Documentation for Different Audiences
Different people need different docs:
- New hires: Need getting-started guides, architecture overview, "how we work" docs
- Junior engineers: Need "why" explanations, decision context, patterns we follow
- Senior engineers: Need system design, scaling considerations, known limitations
- On-call engineers: Need troubleshooting guides, runbooks, "what to do when X breaks"
- Product/Design: Need API docs, capability lists, technical constraints
I organize our docs by audience, not by topic.
docs/
onboarding/ ← For new hires
runbooks/ ← For on-call
architecture/ ← For senior engineers
decisions/ ← For everyone
api/ ← For product/design/frontend
The "Docs-First" Culture Shift
Here's what changed documentation from "nice to have" to "must have" on our team:
1. Lead by Example
I started documenting everything I touched. Not as a chore, but as part of the work. After a few months, others followed.
2. Praise Good Docs Publicly
When someone writes great docs, I call it out in team meetings. "Shoutout to Bob—his deployment runbook saved us 3 hours last night."
3. Make It Easy
We have templates:
- README template
- Decision record template
- Runbook template
Copy, fill in the blanks, done. Removes the "I don't know how to start" excuse.
4. Include Docs in Definition of Done
A PR isn't "done" until docs are updated. Reviewers check. If docs are missing, PR doesn't get approved.
Sounds strict, but it works. Docs get written.
What to Do This Week
- Pick your worst-documented system. Spend 30 minutes writing a basic README. Just answer: What is this? How do I run it? Who do I ask for help?
- Add one "why" comment to code that's confusing. Explain the business reason or the technical constraint.
- Document one recent decision. Use the template above. File it in `docs/decisions/`. Takes 15 minutes.
- Delete one outdated doc. Check your wiki. Find something that's wrong. Delete it. Feels good.
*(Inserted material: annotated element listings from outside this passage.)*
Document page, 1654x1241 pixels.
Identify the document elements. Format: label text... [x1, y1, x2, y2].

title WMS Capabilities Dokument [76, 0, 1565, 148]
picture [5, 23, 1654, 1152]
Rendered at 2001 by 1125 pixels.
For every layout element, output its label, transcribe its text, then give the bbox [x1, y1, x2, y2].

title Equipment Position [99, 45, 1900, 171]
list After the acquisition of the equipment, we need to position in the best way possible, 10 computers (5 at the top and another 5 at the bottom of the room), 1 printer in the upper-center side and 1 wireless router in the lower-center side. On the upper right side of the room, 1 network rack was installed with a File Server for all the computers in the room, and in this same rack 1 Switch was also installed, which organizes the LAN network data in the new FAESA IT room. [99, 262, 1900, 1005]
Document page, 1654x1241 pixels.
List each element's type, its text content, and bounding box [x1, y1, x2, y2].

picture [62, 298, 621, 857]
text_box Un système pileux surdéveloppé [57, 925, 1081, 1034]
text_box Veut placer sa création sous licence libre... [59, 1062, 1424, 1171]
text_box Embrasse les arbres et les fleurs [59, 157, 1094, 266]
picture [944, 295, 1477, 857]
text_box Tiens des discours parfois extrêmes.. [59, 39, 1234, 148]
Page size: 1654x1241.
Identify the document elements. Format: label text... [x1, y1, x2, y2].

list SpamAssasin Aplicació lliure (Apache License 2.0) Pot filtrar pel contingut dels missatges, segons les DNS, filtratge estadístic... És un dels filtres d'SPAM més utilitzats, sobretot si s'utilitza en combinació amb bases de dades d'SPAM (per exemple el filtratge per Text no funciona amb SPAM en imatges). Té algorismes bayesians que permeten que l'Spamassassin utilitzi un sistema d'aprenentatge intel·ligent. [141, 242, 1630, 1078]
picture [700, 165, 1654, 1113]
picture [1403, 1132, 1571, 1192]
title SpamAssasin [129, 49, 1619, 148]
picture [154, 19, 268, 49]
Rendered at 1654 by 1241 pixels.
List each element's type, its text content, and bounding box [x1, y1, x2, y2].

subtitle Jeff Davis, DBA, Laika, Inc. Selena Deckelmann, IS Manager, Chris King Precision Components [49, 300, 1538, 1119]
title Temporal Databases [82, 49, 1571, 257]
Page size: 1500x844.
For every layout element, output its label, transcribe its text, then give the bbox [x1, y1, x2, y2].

- Add "docs updated?" to your PR checklist. Make it a required checkbox. Watch docs improve.
The ROI of Documentation
Let me give you numbers from our team:
- Before good docs: New engineer productivity: 3 months to be effective
- After good docs: New engineer productivity: 3 weeks to be effective
Before: On-call incidents averaged 4 hours to resolve
After: On-call incidents averaged 45 minutes to resolve
Before: "How does X work?" questions in Slack: 20-30 per week
After: "How does X work?" questions in Slack: 3-5 per week (and we answer with a docs link)
Time spent writing docs: ~2 hours per week per engineer
Time saved by having docs: ~5 hours per week per engineer
Documentation isn't overhead. It's an investment that pays compound interest.
The Truth About Documentation
Here's what nobody tells you: you'll never have perfect documentation.
Some docs will get outdated. Some gaps will remain. Some things will be under-documented.
That's okay.
The goal isn't perfection. The goal is: can someone figure this out without asking me?
If the answer is "yes, with these docs," you've won.
Start small. Document one thing today. Tomorrow, document another. In six months, you'll have a well-documented codebase.
And when you get called at 2 AM, you'll thank yourself.